When all is blended, you might have some leftover water. It will keep in the freezer for the next time you make soup.
Now transfer everything back to your pot, adjust seasoning and cook under a low fire until ready to serve. Pour into bowls, sprinkle with parsley and serve.
Anonymous asked: what do you think of atkins and ketogenic diets?
I really believe that any diet followed in the short term will produce a weight loss. However, I really think of the alkaline diet as a lifestyle choice. Once I adopted this way of eating, my overall health has improved.
Anonymous asked: Hi. I am skinny but I really want to lose my hips and my but. I have a pear shaped body. What diet would be the best for me to follow.
I only advocate the alkaline diet as a healthy lifestyle. Most people who follow eating alkaline do lose weight. It is a process to become alkaline, but gradually we give up white flour and sugar. Eating whole foods and less processed foods is definitely a healthier way to go.
Anonymous asked: how many grams of fat carbs and protein do you suggest a day?
since I am not a nutritionist I really do not feel comfortable answering this question. But I can say that eating alkaline I try to limit my protein to a 4 ounce serving.
Anonymous asked: Hi I have read that the alkaline diet reduces sugar yet it also seems to promote a lot of fruit. Plenty of research suggests that natural sugars have the same effects on our bodies as processed sugar with very high GI. What are your thoughts on eliminating all sugar?
i personally gave up processed sugar. I am aware of the the high sugar content of most fruits. But what is important to note is that most fruit is alkaline in nature and this is what I focus on.

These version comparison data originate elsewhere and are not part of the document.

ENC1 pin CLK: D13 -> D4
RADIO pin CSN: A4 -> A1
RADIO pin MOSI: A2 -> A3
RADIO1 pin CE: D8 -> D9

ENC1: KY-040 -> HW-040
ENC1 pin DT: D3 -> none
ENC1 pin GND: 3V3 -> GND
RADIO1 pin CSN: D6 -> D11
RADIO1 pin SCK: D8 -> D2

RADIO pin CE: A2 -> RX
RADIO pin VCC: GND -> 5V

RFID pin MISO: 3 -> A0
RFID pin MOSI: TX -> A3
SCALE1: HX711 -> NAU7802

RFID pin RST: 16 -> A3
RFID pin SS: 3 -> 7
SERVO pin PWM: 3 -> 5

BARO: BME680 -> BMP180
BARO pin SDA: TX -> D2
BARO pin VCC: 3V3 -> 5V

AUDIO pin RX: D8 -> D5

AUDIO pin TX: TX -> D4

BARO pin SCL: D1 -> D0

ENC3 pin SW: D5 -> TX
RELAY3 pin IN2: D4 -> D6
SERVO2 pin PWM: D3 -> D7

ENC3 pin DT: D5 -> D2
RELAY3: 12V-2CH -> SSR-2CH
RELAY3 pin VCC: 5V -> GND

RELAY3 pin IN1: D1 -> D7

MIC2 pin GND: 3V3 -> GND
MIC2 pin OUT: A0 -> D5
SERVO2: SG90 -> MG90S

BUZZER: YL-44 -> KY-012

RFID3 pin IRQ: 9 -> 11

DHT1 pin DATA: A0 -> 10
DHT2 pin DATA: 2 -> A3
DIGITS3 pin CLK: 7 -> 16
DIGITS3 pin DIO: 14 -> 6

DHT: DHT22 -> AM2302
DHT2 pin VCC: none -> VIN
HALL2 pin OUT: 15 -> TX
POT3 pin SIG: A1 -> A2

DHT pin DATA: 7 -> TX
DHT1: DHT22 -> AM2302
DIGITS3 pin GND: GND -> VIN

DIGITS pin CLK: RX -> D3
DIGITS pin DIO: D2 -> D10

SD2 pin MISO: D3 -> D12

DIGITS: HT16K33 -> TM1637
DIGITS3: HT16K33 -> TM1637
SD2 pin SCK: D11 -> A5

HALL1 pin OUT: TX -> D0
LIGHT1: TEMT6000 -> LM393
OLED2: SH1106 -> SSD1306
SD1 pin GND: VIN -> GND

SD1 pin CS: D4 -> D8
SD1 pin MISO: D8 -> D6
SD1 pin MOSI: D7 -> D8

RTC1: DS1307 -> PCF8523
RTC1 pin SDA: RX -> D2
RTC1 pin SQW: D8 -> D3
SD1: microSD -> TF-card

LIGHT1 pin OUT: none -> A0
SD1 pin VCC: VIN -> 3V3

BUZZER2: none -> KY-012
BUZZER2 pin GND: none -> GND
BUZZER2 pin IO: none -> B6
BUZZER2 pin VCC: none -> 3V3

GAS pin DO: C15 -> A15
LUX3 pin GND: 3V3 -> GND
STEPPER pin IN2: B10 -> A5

When eating a healthy well balanced alkaline diet a little fruit is going to be beneficial to our health.
This is an adaption of a salad made by Giada De Laurentiis.
I served it the other night and everyone thought it was delicious.
Having a Food processor helps. But you can make it without.
1 bunch of kale. Chopped very fine.
2 bulbs of fennel. Sliced very thin.
10-12 brussel sprouts, sliced very thin
1 large cucumber , sliced thin
Mix all together.
Dress with 1/4 cup olive oil and the juice of 1 lemon.
It’s best to dress this salad at least 3 hours before serving.
Salmon, rice and salad
I went to dinner at a friends house. As a favor to me this was a more alkaline meal.
Roasted Salmon, Japonica rice, cooked in vegetable broth with onions and salad filled with healthy greens, steamed broccoli and tomatoes with a dressing of olive oil and fresh lemon juice. If you keep the protein to a 4 ounce portion(acidic) and combine it with alkaline foods, the rice and salad, it is possible to enjoy most foods you enjoy and still be eating alkaline.
Anonymous asked: Hi, can people having Gastritis eat lemons, limes, apple cider vinegar and tomatoes? These foods are alkaline-forming foods. Are they safe for gastritis sufferers? Thank you.
Thanks for your question. Gastritis is a stomach inflammation condition. I am a believer in the alkaline diet as a way of life. It is my knowledge that alkalizing foods like fresh fruits and vegetables should should be okay. My recommendation is to eat a food and see how your stomach reacts to it. I would stay away from high fats and fried food, spicy food. Check with your doctor if your symptons persist.